With a no win no fee agreement, you know that your legal adviser is not wasting your time and money. They would not take on your case unless you have a fair chance of success. If you do not receive compensation, you will not pay a penny.
Can I claim for a hit and run bicycle accident?
A bicycle accident can be very traumatic for you and your loved ones. If you did nothing wrong and still got injured, you might be frustrated and want to claim compensation from the responsible party. If the other vehicle fails to stop, you might feel even more worried and confused.
If you are involved in a hit and run accident, you should:
- Get immediate medical assistance if you are severely hurt
- Report the accident to the police and wait for them to arrive
- Try to get the driver’s license plate or the colour and model of their vehicle
- Take photographs of the bicycle damage and any injuries you suffered
- Ask for help from any witnesses present at the accident scene
The police will try to find the hit and run driver.

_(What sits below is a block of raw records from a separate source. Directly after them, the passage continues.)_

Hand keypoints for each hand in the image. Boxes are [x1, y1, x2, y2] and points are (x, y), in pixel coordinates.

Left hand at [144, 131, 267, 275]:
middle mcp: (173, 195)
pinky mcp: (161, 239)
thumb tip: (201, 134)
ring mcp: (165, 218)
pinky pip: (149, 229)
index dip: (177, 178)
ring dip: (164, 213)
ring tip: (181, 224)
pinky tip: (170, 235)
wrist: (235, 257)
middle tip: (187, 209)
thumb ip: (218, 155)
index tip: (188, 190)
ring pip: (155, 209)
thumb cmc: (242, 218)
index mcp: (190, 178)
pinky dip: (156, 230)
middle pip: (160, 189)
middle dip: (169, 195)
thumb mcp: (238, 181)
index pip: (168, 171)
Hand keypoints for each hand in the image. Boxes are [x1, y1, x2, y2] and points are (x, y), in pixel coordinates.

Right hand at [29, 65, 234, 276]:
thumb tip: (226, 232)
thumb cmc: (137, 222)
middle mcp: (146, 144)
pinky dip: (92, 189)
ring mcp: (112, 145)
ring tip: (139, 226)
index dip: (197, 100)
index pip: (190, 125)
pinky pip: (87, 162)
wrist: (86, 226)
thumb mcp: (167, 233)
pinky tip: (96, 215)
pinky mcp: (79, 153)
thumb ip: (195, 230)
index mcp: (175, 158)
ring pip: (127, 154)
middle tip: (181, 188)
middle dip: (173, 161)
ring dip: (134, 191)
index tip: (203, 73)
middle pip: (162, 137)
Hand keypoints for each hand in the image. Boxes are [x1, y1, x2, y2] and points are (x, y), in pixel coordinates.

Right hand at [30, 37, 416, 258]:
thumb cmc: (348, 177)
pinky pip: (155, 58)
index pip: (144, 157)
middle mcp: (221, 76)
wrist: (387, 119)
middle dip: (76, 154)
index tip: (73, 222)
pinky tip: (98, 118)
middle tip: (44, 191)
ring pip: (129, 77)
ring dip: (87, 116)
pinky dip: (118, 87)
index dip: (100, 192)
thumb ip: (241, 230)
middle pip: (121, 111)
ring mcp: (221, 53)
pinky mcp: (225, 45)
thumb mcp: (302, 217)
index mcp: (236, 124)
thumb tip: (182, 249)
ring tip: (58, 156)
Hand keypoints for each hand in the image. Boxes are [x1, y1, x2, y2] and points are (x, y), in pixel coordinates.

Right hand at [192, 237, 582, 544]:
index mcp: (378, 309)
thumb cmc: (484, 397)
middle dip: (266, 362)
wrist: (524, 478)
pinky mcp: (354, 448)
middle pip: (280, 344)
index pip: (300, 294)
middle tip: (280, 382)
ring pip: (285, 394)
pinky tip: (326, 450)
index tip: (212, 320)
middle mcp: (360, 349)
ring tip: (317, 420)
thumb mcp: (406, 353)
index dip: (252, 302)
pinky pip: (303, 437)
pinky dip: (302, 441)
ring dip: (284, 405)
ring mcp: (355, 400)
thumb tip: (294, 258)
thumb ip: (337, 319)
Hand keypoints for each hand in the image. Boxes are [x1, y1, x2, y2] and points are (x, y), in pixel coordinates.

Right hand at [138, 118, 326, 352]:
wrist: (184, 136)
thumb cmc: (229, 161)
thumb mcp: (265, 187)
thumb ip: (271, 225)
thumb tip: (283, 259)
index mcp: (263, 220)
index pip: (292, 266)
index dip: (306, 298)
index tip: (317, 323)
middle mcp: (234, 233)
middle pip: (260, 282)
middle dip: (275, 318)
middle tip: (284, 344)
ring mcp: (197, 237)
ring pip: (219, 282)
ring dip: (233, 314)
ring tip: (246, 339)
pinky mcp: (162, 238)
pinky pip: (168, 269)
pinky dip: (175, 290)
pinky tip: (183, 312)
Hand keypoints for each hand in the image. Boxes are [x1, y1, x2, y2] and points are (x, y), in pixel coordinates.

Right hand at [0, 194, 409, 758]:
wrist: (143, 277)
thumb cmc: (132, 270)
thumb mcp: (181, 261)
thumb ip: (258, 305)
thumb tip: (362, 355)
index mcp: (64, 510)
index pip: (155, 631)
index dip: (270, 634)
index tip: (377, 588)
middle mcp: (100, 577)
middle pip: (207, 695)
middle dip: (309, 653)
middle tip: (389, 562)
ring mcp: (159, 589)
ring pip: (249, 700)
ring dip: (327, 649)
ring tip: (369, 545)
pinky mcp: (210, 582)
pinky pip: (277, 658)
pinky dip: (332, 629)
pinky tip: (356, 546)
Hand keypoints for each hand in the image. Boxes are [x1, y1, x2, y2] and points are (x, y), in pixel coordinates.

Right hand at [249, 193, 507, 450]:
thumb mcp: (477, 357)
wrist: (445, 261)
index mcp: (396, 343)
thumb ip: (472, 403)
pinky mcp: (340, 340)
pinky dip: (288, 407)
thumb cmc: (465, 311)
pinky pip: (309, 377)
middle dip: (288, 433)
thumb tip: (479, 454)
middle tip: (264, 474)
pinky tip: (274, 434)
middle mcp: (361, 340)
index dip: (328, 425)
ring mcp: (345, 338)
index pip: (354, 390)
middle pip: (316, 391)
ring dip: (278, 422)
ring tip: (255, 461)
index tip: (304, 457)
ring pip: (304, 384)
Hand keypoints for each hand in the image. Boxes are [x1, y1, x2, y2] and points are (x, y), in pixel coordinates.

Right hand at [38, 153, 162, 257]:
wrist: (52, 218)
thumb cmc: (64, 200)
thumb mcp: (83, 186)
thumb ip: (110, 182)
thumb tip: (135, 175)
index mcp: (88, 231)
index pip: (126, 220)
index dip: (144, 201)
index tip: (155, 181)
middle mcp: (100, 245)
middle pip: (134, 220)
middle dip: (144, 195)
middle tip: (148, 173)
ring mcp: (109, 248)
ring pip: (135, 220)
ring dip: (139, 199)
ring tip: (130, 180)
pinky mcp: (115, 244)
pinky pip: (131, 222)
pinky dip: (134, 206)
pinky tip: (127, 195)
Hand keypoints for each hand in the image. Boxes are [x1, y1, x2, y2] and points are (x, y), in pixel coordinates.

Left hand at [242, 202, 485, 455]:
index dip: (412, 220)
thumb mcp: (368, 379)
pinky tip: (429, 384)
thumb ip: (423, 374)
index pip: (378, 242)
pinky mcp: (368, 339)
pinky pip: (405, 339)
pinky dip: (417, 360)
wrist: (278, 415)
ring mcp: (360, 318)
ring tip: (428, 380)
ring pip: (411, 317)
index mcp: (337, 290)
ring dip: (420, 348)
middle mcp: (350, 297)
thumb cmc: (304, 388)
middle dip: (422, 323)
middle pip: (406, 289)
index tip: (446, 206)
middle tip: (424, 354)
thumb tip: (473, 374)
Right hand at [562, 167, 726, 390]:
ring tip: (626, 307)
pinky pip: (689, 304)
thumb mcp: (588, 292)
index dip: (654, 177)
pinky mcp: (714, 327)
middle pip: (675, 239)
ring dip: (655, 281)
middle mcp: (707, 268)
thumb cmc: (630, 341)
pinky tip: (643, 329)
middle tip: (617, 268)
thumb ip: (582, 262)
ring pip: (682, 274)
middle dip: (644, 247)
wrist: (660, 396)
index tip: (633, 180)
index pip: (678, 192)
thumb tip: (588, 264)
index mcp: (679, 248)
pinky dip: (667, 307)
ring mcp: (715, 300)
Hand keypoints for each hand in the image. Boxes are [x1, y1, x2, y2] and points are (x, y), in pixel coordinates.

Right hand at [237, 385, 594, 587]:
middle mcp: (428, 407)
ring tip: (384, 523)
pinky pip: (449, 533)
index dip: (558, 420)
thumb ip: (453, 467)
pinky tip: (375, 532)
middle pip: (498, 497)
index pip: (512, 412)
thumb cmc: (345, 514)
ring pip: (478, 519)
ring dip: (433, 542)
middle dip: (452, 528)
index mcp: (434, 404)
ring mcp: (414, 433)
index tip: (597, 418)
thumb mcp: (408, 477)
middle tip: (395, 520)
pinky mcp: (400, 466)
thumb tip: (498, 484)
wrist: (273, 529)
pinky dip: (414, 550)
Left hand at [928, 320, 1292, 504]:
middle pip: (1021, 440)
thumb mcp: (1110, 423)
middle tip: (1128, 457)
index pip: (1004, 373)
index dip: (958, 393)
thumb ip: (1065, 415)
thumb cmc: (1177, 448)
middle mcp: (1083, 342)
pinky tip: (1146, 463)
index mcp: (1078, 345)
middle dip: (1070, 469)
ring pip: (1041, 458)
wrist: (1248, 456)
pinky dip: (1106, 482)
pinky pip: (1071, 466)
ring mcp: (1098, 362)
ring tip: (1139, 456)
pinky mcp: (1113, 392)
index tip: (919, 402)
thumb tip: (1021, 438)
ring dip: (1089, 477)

If they can’t be located or are uninsured, you could still make a bicycle accident claim through the Motor Insurers’ Bureau (MIB).
The MIB is an independent organisation that pays compensation to victims of drivers who should have had compulsory motor insurance. The MIB will pay compensation for property damage, injuries and death arising from a hit and run or an accident with an uninsured driver.
The MIB will investigate your case; if they decide the hit and run driver is liable for your injuries, they will pay compensation like any other insurance company.
Can I still claim if I wasn’t wearing a bike helmet?
Although the Highway Code strongly encourages wearing a helmet while riding a bike, there is no legal requirement for it in the UK. Even though a helmet might reduce the risk of a severe head injury by 69% and the risk of a face injury by 33%, there is no contributory negligence law for not wearing one.
This means that you can still make a bicycle accident claim even if you were not wearing a helmet at the time of the accident. However, the court could take this factor into account when calculating a compensation award for any head or facial injury you suffered.
If the accident was not your fault, but wearing a helmet would have prevented or reduced the severity of an injury, your compensation might be deducted by a percentage to take the lack of a helmet into account.
Even if you are not legally required to wear the helmet, the court might decide you failed to take reasonable care of your own safety and did not take seriously the Highway Code recommendations. This will not affect your right to make a claim, but you might receive a reduced compensation amount.